I am stuck in my project, where I have to convert Excel files coming from different clients and convert them to CSV while preserving the number and date formats as is. There can be different date formats in the same sheets, and I need to preserve them as is. Please find the detailed explanation below:
Source Excel:
Date_1 | Date_2 |
---|---|
08/15/2023 | 17-08-2023 |
08/16/2023 | 18-08-2023 |
I tried using pd.read_excel(file_name, dtype='str')
and converted them to CSV using pd.to_csv()
, but the results I got were:
Date_1 | Date_2 |
---|---|
2023-08-15 00:00:00 | 2023-08-17 00:00:00 |
2023-08-16 00:00:00 | 2023-08-18 00:00:00 |
If I used pd.read_excel()
without dtype argument, I would get the same result, without the time component (2023-08-15 and so on)

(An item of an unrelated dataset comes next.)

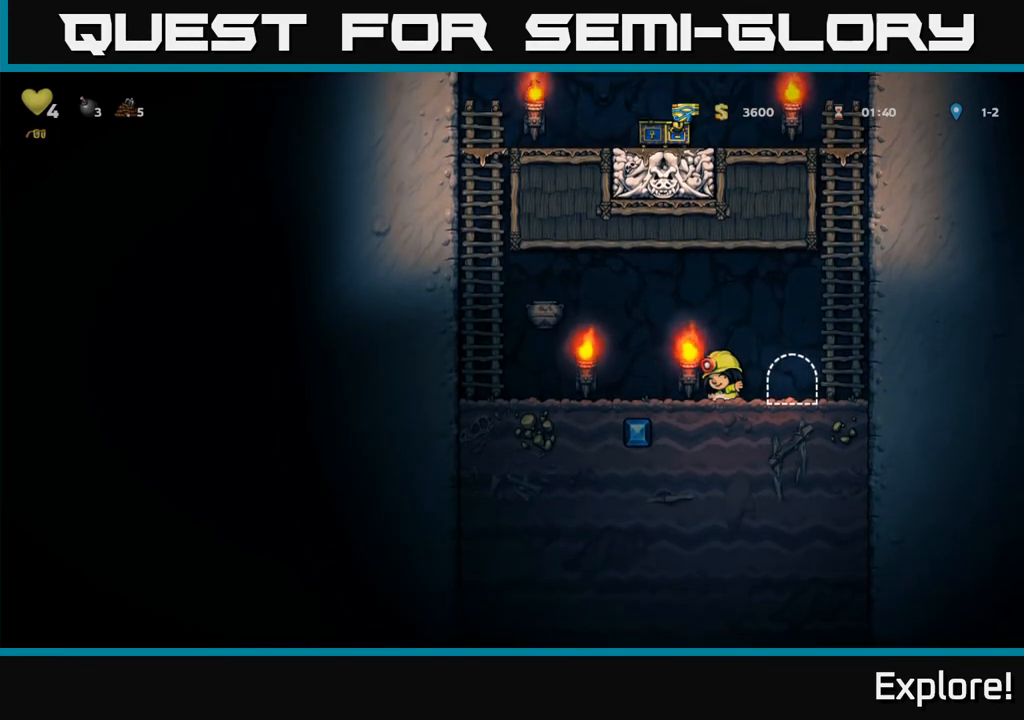
{"buttons": ["DPAD_LEFT"], "left_stick": "center", "right_stick": "center", "events": [[183, "A", "down"], [283, "A", "up"]]}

I also tried using openpyxl, but it doesn't support .xls files, and it reads the dates as floating point numbers.
Tried xlrd and csv libraries, but even these libraries read dates as floating point integers.
I understand that Excel saves dates as floating point numbers and applies formatting on top of it, but is there a way I can copy the exact format of the dates from XLS or XLSX files and convert them to CSV? Just like a copy paste operation without messing around with any formats of the data?